Experimental Type Inferencer -- My misinterpretations of life -- Michael Lucas-Smith

2009-03-21

RoelTyper lives in public store. It's aging a little now - I'm not sure it loads cleanly in to the system. It was a very interesting experiment by Roel which uses the bytecode to analyze the instance variables in the system to infer their types. One of the biggest problems with type inferencers is that they're usually very slow. Roel's approach was not slow, however it only analyzed instance variables.

Because it only analyzed instance variables, it had some unwanted side effects - you couldn't tell what the return value of a method was or the types of method arguments and temporary variables. Many instance variables remained unknown because only direct messages sent to the instance variables were analyzed.

So I wondered, what if we used the same technique but we expanded the scope to record messages sent to messages, the last thing sent from a message, etc - so I ended up with three pieces of information: types, constraints and equivalences.

Types is obvious, if you assign a variable or return a constant, then we know the class immediately. Constraints is interesting because it lets us infer a type by finding classes that implement all messages sent to a "thing" - and by thing I mean another selector or a variable. Equivalences happen when a variable is assigned to something, we now know the variable is the same type as the type of that something else. The same goes for returning from a method: if a variable is returned, the methods type is equivalent to the variable and likewise with selectors, the last selector sent from a methods type is equivalent to the methods type.

The inferencer is still very fast and is giving me back some surprising results already. For instance, if we look at the method Integer>>* we can infer the type of the argument aNumber is ArithmeticValue; however it currently cannot figure out the return value of that method.

Another very interesting case is ApplicationModel>>mainWindow, and here's the code:

mainWindow
^builder isNil
    ifFalse: [builder window]
    ifTrue: [builder]

This is a remarkable pathological case. What programmer wouldn't simply return nil, given we know that builder is nil in the true branch. What happens if builder suddenly isn't nil between the isNil and the ifTrue:ifFalse: call? well you'll probably have the method return something other than a Window.

When my inferencer ran in to this particular method, it expected it would say the answer is ApplicationWindow and that's it.. but it wasn't to be fooled, it recognized that the return type of this method is the type of things that respond to #window -or- the type of the instance variable builder. The inferencer correctly returned: ApplicationWindow, UIBuilder.

I was surprised and confused until I analyzed why.. I think the next thing I need to do is to be able to explain why a type has been inferred the way it was, sort of like the New Prerequisite Engine does.

My ultimate goal here is to integrate it in to the next iteration of Searchlight, so that finding senders/implementors takes you as directly to the real method as possible.

Data excerpts:
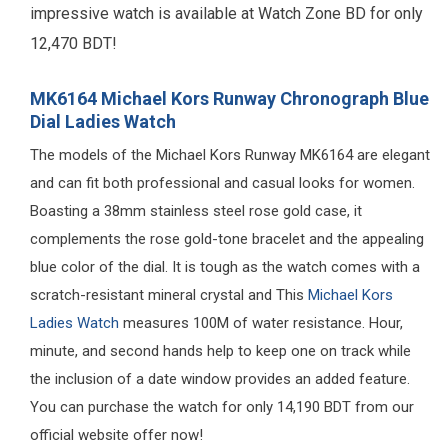
impressive watch is available at Watch Zone BD for only
12,470 BDT!
MK6164 Michael Kors Runway Chronograph Blue
Dial Ladies Watch
The models of the Michael Kors Runway MK6164 are elegant
and can fit both professional and casual looks for women.
Boasting a 38mm stainless steel rose gold case, it
complements the rose gold-tone bracelet and the appealing
blue color of the dial. It is tough as the watch comes with a
scratch-resistant mineral crystal and This
Michael Kors
Ladies Watch
measures 100M of water resistance. Hour,
minute, and second hands help to keep one on track while
the inclusion of a date window provides an added feature.
You can purchase the watch for only 14,190 BDT from our
official website offer now!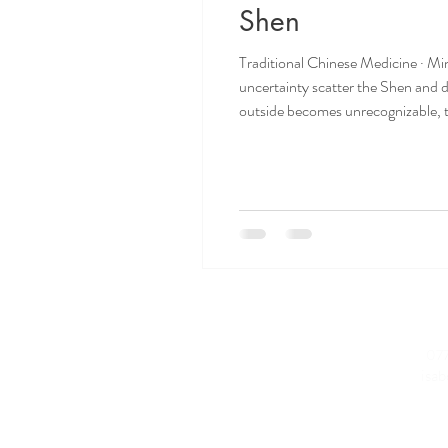
Shen
Traditional Chinese Medicine · Min
uncertainty scatter the Shen and 
outside becomes unrecognizable, t
World in Crisis We are living thr
Conta
Home
077
M:
About Isabelle
E:
isa
Why
Acupuncture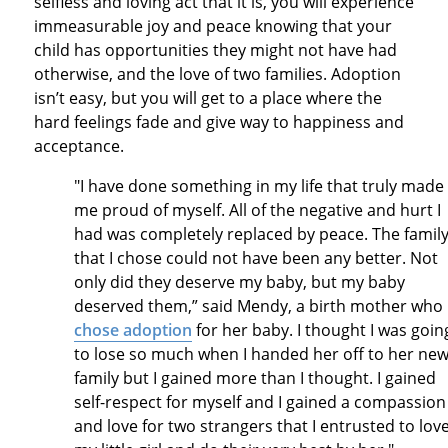
selfless and loving act that it is, you will experience
immeasurable joy and peace knowing that your
child has opportunities they might not have had
otherwise, and the love of two families. Adoption
isn’t easy, but you will get to a place where the
hard feelings fade and give way to happiness and
acceptance.
"I have done something in my life that truly made
me proud of myself. All of the negative and hurt I
had was completely replaced by peace. The famil
that I chose could not have been any better. Not
only did they deserve my baby, but my baby
deserved them,” said Mendy, a birth mother who
chose adoption
for her baby. I thought I was goin
to lose so much when I handed her off to her ne
family but I gained more than I thought. I gained
self-respect for myself and I gained a compassion
and love for two strangers that I entrusted to lov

What is being asked:
In the type inferencer post, what types did the inferencer return for the method ApplicationModel>>mainWindow? The records are not needed for what follows.

Task response:
ApplicationWindow and UIBuilder.